1. Book-Entry Confirmations

Any confirmation of a book-entry transfer to the Exchange Agent’s account at DTC of the Original Notes tendered by book-entry transfer, as well as an agent’s message, and any other documents required by this Letter of Transmittal, must be received by the Exchange Agent at its address set forth on the cover page of this Letter of Transmittal prior to the Expiration Date.

2. Validity of Tenders

The Issuer will determine in its sole discretion all questions as to the validity, form, eligibility, including time of receipt, acceptance for exchange of tendered Original Notes and withdrawal of tendered Original Notes. The Issuer’s determination will be final and binding. The Issuer reserves the absolute right to reject any Original Notes not properly tendered or any acceptance of the Original Notes that would, upon advice of its counsel, be unlawful. The Issuer also reserves the right to waive any defect, irregularities or conditions of tender as to particular Original Notes. The Issuer’s interpretation of the terms and conditions of the Exchange Offer, including the instructions in this Letter of Transmittal, will be final and binding on all parties.
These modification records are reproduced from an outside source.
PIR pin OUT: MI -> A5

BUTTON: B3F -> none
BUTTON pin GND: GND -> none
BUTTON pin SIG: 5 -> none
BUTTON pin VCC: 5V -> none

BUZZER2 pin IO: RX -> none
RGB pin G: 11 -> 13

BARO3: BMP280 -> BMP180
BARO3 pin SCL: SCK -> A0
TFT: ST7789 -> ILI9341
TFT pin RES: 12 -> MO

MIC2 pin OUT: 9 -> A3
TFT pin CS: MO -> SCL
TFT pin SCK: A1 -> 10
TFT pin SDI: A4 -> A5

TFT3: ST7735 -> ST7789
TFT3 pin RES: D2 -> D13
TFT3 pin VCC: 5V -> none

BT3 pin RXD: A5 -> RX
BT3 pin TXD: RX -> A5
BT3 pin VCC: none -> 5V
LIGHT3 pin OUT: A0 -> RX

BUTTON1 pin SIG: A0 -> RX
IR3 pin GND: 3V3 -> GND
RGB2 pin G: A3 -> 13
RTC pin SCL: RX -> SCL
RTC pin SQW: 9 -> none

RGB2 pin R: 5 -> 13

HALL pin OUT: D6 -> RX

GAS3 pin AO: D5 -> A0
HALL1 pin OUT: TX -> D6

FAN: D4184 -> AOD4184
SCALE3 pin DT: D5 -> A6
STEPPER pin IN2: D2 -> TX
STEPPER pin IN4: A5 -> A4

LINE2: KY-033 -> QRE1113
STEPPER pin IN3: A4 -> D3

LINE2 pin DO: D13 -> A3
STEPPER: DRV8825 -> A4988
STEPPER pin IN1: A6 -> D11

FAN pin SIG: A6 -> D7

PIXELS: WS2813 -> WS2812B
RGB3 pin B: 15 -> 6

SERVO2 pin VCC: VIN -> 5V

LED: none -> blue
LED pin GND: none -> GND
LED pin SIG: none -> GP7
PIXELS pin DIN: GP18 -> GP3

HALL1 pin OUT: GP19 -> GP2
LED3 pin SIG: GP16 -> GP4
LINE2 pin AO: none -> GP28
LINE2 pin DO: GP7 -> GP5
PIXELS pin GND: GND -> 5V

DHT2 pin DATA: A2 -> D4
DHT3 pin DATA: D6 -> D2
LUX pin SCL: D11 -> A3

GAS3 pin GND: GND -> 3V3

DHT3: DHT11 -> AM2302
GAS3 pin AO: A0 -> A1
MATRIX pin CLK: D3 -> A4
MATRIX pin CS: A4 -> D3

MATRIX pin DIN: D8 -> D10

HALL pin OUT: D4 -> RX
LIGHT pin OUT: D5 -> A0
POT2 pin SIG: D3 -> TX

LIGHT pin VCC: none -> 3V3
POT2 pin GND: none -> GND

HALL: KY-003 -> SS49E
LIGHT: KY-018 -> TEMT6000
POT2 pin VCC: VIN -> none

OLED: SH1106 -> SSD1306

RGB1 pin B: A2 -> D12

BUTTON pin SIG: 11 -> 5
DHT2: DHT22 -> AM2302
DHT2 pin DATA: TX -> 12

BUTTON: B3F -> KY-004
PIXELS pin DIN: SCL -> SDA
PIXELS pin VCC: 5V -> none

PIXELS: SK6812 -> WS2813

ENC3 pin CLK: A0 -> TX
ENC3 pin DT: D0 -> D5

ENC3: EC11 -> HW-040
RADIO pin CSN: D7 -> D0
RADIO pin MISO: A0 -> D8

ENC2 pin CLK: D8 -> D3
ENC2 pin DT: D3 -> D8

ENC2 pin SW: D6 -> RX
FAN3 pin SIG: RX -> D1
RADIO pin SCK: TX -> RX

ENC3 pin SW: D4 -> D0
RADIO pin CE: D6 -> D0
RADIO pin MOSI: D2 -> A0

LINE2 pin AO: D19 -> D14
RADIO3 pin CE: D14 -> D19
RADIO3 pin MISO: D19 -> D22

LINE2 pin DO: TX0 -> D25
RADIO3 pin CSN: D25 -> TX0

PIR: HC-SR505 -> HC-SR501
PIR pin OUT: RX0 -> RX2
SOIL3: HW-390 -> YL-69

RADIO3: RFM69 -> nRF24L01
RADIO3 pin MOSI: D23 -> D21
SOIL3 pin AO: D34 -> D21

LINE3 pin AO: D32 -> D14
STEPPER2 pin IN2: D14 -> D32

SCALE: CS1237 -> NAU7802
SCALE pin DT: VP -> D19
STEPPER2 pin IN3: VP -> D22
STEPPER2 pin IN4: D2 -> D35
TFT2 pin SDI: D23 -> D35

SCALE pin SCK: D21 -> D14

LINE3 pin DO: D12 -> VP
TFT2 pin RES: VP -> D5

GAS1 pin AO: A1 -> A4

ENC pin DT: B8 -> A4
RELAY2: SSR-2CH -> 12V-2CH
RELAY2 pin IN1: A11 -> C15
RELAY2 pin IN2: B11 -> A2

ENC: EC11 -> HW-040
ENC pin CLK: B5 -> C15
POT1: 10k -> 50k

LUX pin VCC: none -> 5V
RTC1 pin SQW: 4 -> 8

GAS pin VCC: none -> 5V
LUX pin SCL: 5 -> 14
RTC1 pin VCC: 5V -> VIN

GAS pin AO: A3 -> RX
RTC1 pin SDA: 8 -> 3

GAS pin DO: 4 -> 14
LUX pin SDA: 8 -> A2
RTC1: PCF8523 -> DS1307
Unless waived, all defects or irregularities in connection with tenders of the Original Notes must be cured within such time as the Issuer shall determine. Although the Issuer intends to notify holders of defects or irregularities with respect to tenders of the Original Notes, none of the Issuer, the guarantors, the Exchange Agent or any other person will incur any liability for failure to give such notification. Tenders of the Original Notes will not be deemed made until such defects or irregularities have been cured or waived. Any Original Notes received by the Exchange Agent that are not properly tendered and as to which the defects or irregularities have not been cured or waived will be returned to the tendering holder through the facilities of DTC as soon as practicable after the Expiration Date.

3. Waiver of Conditions

The Issuer reserves the absolute right to waive, in whole or part, at any time or from time to time, any of the conditions to the Exchange Offer set forth in the Prospectus or in this Letter of Transmittal.

4. No Conditional Tender

No alternative, conditional, irregular or contingent tender of the Original Notes will be accepted.

5. Request for Assistance

Requests for assistance regarding the Prospectus or this Letter of Transmittal may be directed to the Exchange Agent at the address or fax number set forth on the cover page of this Letter of Transmittal. Holders may also contact their commercial bank, broker, dealer, trust company or other nominee for assistance concerning the Exchange Offer.

6. Withdrawal

Tenders of the Original Notes may be withdrawn at any time prior to the Expiration Date. For a withdrawal to be effective, you must comply with the appropriate ATOP procedures. Any notice of withdrawal must specify the name and number of the account at DTC to be credited with withdrawn Original Notes and otherwise comply with the ATOP procedures. For more information, see the section of the Prospectus entitled “The Exchange Offer—Withdrawal Rights.”


7. Transfer Taxes

Holders who tender their Original Notes for exchange will not be obligated to pay any transfer taxes in connection with that tender or exchange, except that holders who instruct the Issuer to register the Exchange Notes in the name of, or request that the Original Notes not tendered or not accepted in the Exchange Offer be returned to, a person other than the registered tendering holder will be responsible for the payment of any applicable transfer tax on those Original Notes.

IMPORTANT: BY USING THE ATOP PROCEDURES TO TENDER THE ORIGINAL NOTES, YOU WILL NOT BE REQUIRED TO DELIVER THIS LETTER OF TRANSMITTAL TO THE EXCHANGE AGENT. HOWEVER, YOU WILL BE BOUND BY ITS TERMS, AND YOU WILL BE DEEMED TO HAVE MADE THE ACKNOWLEDGMENTS AND THE REPRESENTATIONS AND WARRANTIES IT CONTAINS, JUST AS IF YOU HAD SIGNED IT.